Hollywood heavyweight with Silicon world view
Netflix argues it has suffered a talent drain of its own in recent months, with several highranking defections to rival streamers and other entertainment firms. Netflix is also a bit of an oddity, a Hollywood heavyweight with a Silicon Valley high-tech world view. Among Big Tech players, the niceties of obtaining talent and intellectual property have seldom been strictly observed. Hollywood, by contrast, has spent generations working with California legislators to fine tune the laws to protect ownership of both content and the employees who create it. Netflix has long argued — so far, without success in the courts — that when it coaxes executives at rival firms to break their employment contracts it is fighting for their “freedom” from the “Hollywood establishment.” But Netflix is having a tough time preserving its image as a scrappy innovator smashing obsolete Tinseltown traditions. With a market cap of $227 billion (U.S.), its own studios worldwide, and several Oscarwinning films to its credit, Netflix is the new Hollywood establishment.
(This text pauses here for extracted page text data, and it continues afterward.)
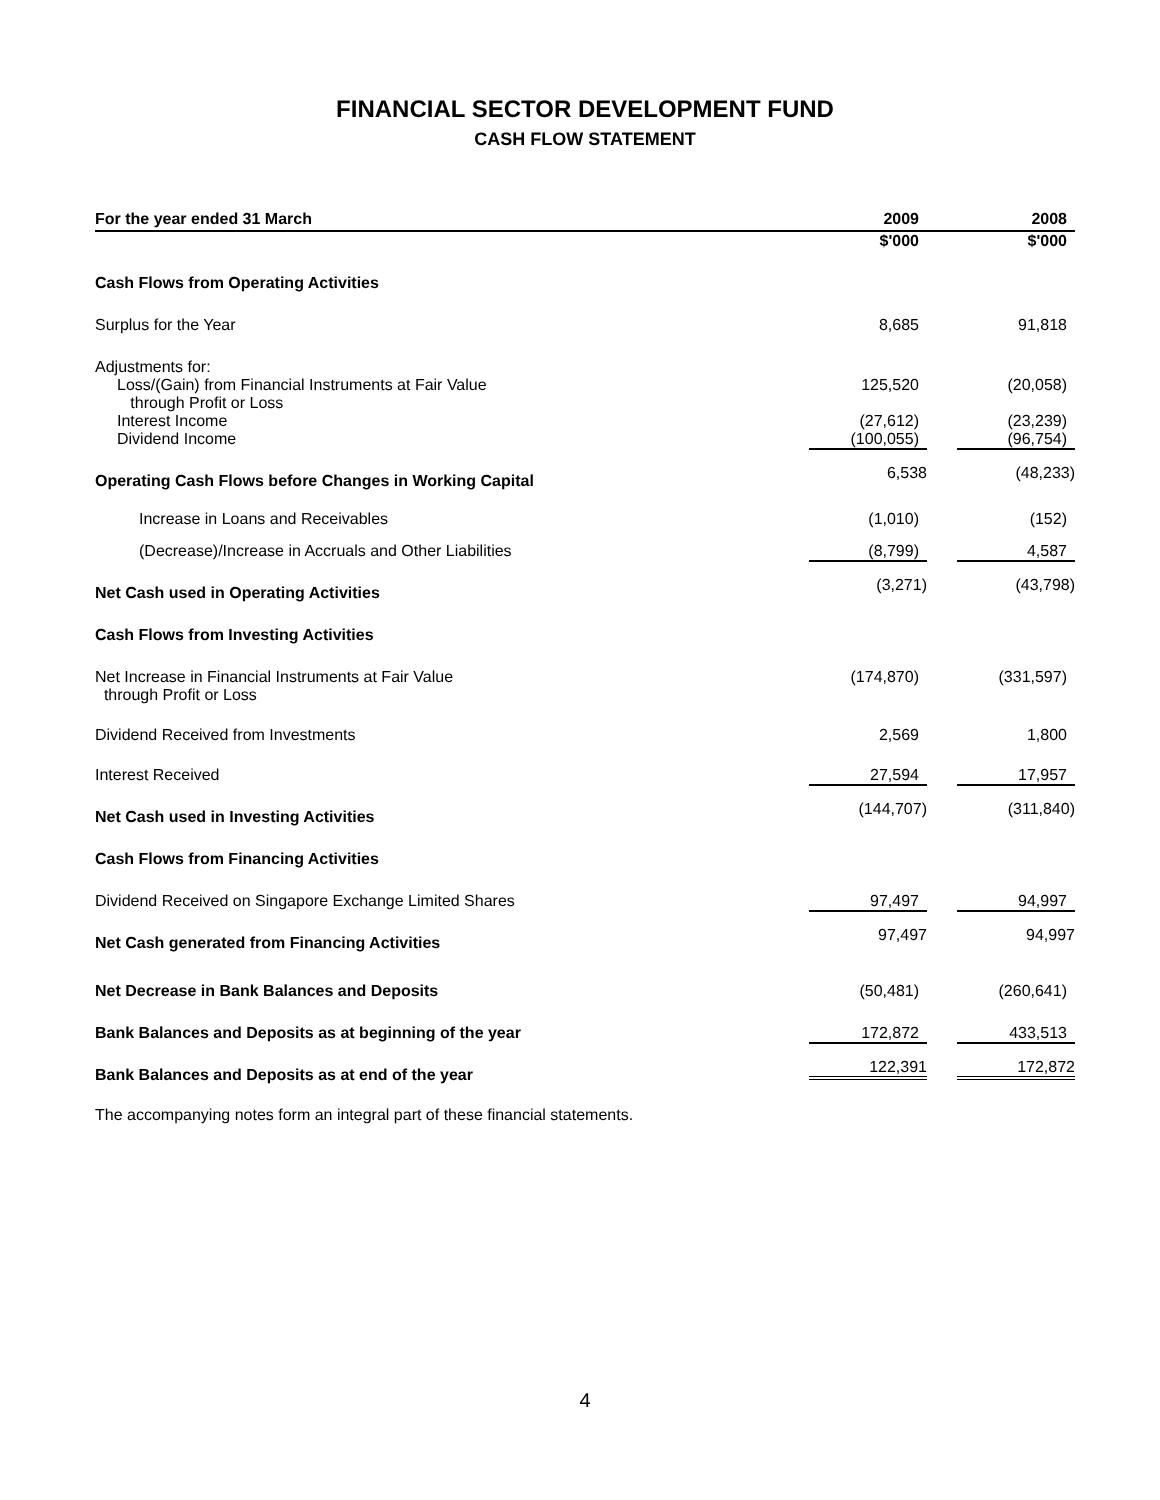FINANCIAL SECTOR DEVELOPMENT FUND
CASH FLOW STATEMENT
| For the year ended 31 March | 2009 | 2008 |
| --- | --- | --- |
| | $'000 | $'000 |
| Cash Flows from Operating Activities | | |
| Surplus for the Year | 8,685 | 91,818 |
| Adjustments for: | | |
| Loss/(Gain) from Financial Instruments at Fair Value through Profit or Loss | 125,520 | (20,058) |
| Interest Income | (27,612) | (23,239) |
| Dividend Income | (100,055) | (96,754) |
| Operating Cash Flows before Changes in Working Capital | 6,538 | (48,233) |
| Increase in Loans and Receivables | (1,010) | (152) |
| (Decrease)/Increase in Accruals and Other Liabilities | (8,799) | 4,587 |
| Net Cash used in Operating Activities | (3,271) | (43,798) |
| Cash Flows from Investing Activities | | |
| Net Increase in Financial Instruments at Fair Value through Profit or Loss | (174,870) | (331,597) |
| Dividend Received from Investments | 2,569 | 1,800 |
| Interest Received | 27,594 | 17,957 |
| Net Cash used in Investing Activities | (144,707) | (311,840) |
| Cash Flows from Financing Activities | | |
| Dividend Received on Singapore Exchange Limited Shares | 97,497 | 94,997 |
| Net Cash generated from Financing Activities | 97,497 | 94,997 |
| Net Decrease in Bank Balances and Deposits | (50,481) | (260,641) |
| Bank Balances and Deposits as at beginning of the year | 172,872 | 433,513 |
| Bank Balances and Deposits as at end of the year | 122,391 | 172,872 |
The accompanying notes form an integral part of these financial statements.
4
And with profits of $2.8 billion, Netflix can easily absorb its legal bills, and appears content to treat the legal fees it racks up in its allegedly dubious talent search as a mere cost of doing business. Netflix has also lately become an interloper in the lucrative video-game business , suggesting that as it continues to diversify, no one in the entertainment world will be safe from its marauding.
Bottom line
Lawyers are bingeing on all the lawsuits Netflix’s rivals are launching against it, accusing it of abusive practices. But there appears to be no curbing the streamer’s pursuit of entertainment-industry dominance.